O vento sudeste complica a situação pois represa o fluxo das águas. Enquanto isso, o rio continua enchendo. A Defesa Civil monitara constantemente o local e mantém equipes em alerta para o caso de remoções de moradores. Ao todo, oito, das 59 famílias que moram no Paquetá já deixaram o local e estão na casa de parentes.
Uma das preocupações da Defesa é que a aumento da água atinja a rede elétrica, o que poderá ocasionar o desligamento da energia na região.
REMOÇÃO HOJE PELA MANHÃ:
Pelo menos dois adultos e seis crianças foram removidos na manhã desta quarta-feira, 10, de suas residências, que foram invadidas pela cheia do Rio dos Sinos na Prainha de Paquetá, bairro Mato Grande, em Canoas.
Um dos casos envolveu uma mulher de 24 anos, e seus seis filhos, com idades entre seis meses e oito anos. A moradora, de nome Juliana, foi transferida para a casa de familiares em outra região da cidade. Para a remoção, a Defesa Civil de Canoas utilizou a lancha operacional, pois todos os acessos do Paquetá estão inundados.
Com água na altura dos joelhos, mãe e filhos foram transportados até a lancha, que seguiu até o terminal ao lado da empresa Bianchini, onde carros da Prefeitura completaram a remoção.

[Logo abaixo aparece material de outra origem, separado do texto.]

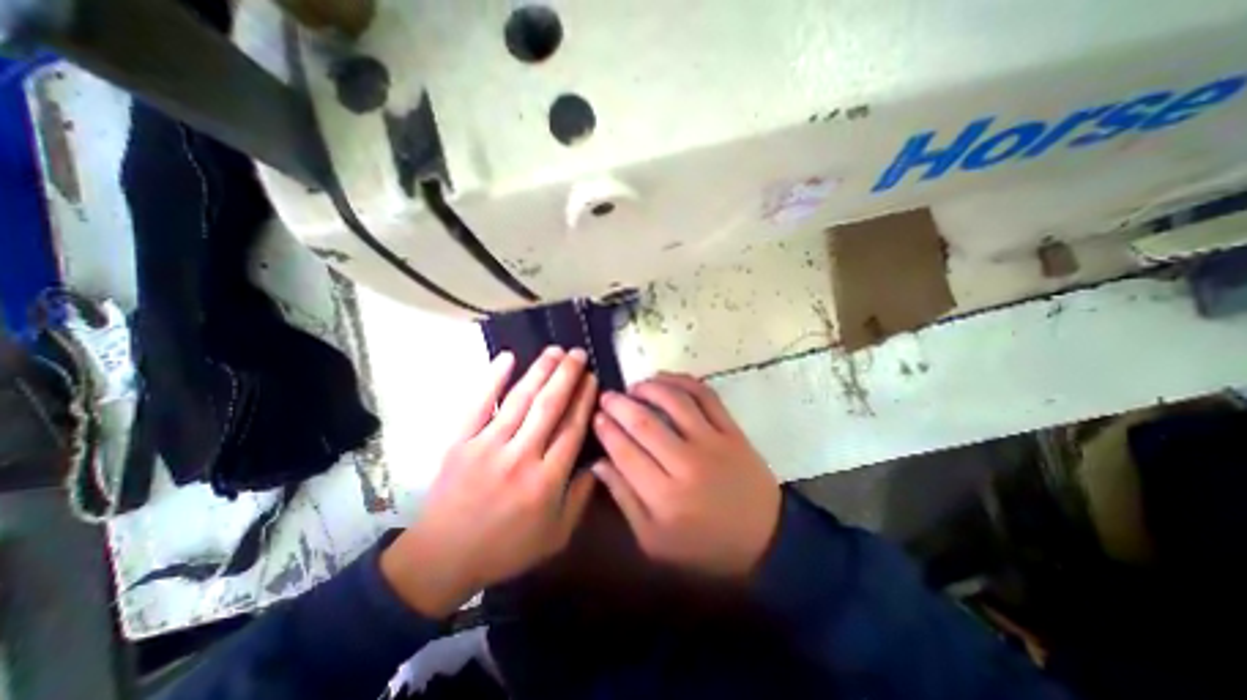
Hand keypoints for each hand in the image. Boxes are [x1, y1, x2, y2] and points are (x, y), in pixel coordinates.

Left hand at [382, 348, 595, 615]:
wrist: (442, 558)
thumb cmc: (506, 547)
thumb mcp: (556, 535)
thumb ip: (581, 497)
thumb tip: (599, 460)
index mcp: (546, 481)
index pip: (572, 428)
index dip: (584, 399)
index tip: (592, 378)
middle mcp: (520, 457)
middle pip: (549, 407)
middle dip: (567, 376)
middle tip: (578, 353)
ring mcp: (487, 446)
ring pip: (520, 400)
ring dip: (540, 371)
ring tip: (555, 350)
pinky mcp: (460, 442)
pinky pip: (479, 404)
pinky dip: (493, 378)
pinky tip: (507, 357)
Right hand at [590, 372, 775, 579]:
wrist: (764, 540)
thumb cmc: (703, 545)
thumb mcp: (654, 540)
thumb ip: (624, 499)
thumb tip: (599, 463)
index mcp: (664, 497)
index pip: (625, 452)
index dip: (606, 430)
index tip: (596, 416)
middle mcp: (686, 464)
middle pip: (645, 423)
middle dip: (619, 405)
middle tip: (607, 397)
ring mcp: (713, 443)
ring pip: (675, 402)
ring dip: (649, 388)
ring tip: (634, 387)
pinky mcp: (732, 431)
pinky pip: (706, 396)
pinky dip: (683, 381)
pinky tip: (666, 380)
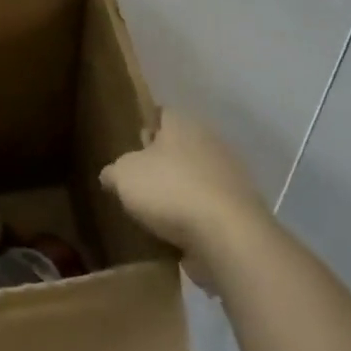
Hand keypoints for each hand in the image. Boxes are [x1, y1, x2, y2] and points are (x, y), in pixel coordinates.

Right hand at [99, 112, 271, 288]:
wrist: (228, 236)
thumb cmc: (170, 190)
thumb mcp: (124, 177)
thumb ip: (114, 172)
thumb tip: (110, 175)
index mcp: (182, 123)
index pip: (161, 114)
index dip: (145, 128)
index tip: (131, 147)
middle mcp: (209, 141)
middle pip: (180, 146)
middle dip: (163, 163)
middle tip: (140, 182)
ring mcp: (229, 176)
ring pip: (196, 177)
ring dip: (180, 192)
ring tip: (156, 213)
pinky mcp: (240, 209)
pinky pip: (209, 207)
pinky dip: (196, 218)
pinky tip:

Todos passam bem.
Ainda pela manhã, um homem de 54 anos também foi transferido para a casa de parentes, pela Defesa Civil, com o auxílio da lancha.
Além do Paquetá, a Prefeitura também monitora a situação de moradores da rua da Barca, no bairro Mathias Velho. Até o início da tarde, 10 casas já tinham seus pátios invadido pela água. Na parte baixa do Dique da Rio Branco, algumas casas tiveram o pátio alagado pelas cheias, porém, as águas não invadem a residência.